Parole importanti quelle prenounciate da Breda nel giorno della sua presentazione che, di fatto, rappresenta il primo evento ufficiale della stagione 2011/2012, spaziando su vari argomenti: dal mercato al modulo, passando per quella che dovrà essere la mentalità della squadra.
RITORNO ALLE ORIGINI “Ho lasciato un lavoro a metà, il mio orgoglio ed i miei sentimenti mi hanno spinto  – prosegue  Breda – a volerlo completare e quest’anno ne ho l’opportunità. Conosco l’ambiente, i ragazzi e soprattutto ho una cosa in comune con la Reggina: l’amaro in bocca per la fine della passata stagione. Questa rabbia dovrà essere trasformata in motivazioni perchè la B è un campionato lungo e difficile”.
OBIETTIVI “Il nostro obiettivo sarà riuscire a coniugare obiettivi patrimoniali e sportivi. Dobbiamo avere le idee chiare, voglia e determinazione.  Vogliamo far si che la gente venga in massa allo stadio.
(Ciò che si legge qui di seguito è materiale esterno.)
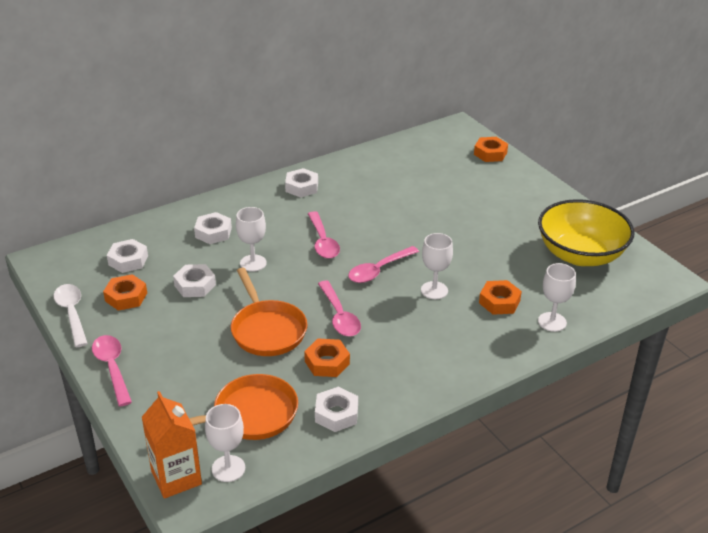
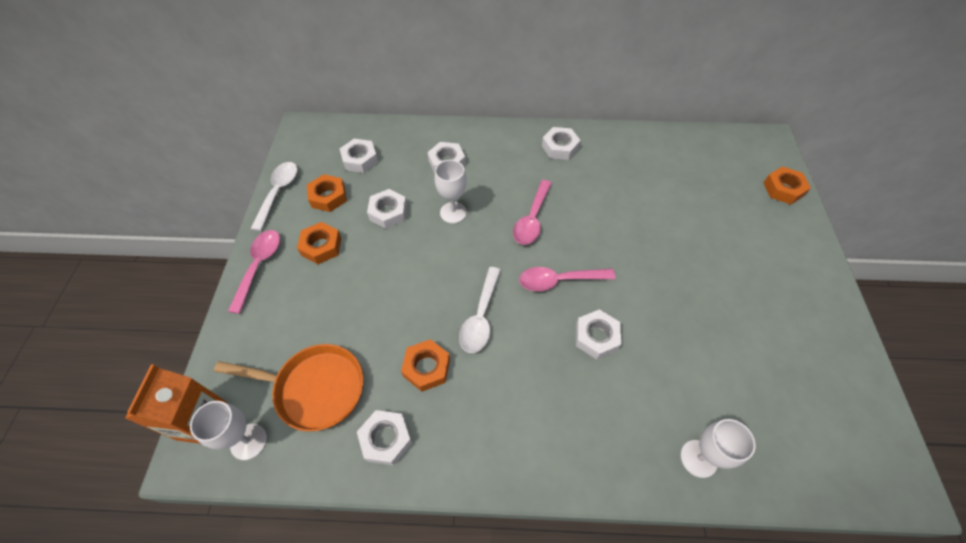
camera: 35 degrees right, 20 degrees up
(267, 330) = (406, 296): orange pan -> none
(339, 316) = (480, 317): pink spoon -> white spoon
(434, 290) = (596, 337): white goblet -> white nut
(499, 302) = (656, 393): orange nut -> orange nut (321, 246)
(580, 254) = (801, 379): yellow bowl -> none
A questo punto, però, è inutile dire se vogliamo arrivare primi o secondi, quello che conta sarà vivere ogni partita come se fosse una battaglia”.
MERCATO E MODULI “La nostra è una rosa competitiva.  Non voglio togliere meriti a nessuno, ma credo che nessuno sia indispensabile. Sarà fatta un’analisi assieme alla società. Il modulo?  Faremo la scelta solo  quando avremo definito l’organico, perchè le idee possono cambiare in corsa”.
EX ESTERNI  D’ATTACCO DELLA SALERNITANA“E ‘ già arrivato Ragusa che fino ad ora ha dimostrato di saper giocare bene da attaccante esterno, ha grandi qualità.  Fabinho? C’è stato un confronto, abbiamo un’idea. Anche lui ha un ottimo potenziale”.
STRATEGIA – “L’anno scorso alla Salernitana avevamo un mix di gioventù ed esperienza, abbiamo vissuto una stagione particolare, dove a fare la differenza è stato un gruppo straordinario, dove tutti hanno messo da parte egoismi e esigenze individuali e perciò, anche quest’anno, sarà importante il gruppo. Non dobbiamo avere paura di nessuno, affrontando gli avversari settimana dopo settimana.    Occorre diventare una squadra e il Novara insegna che lavorando sulla compattezza e sull’identità nessun avversario è imbattibile”.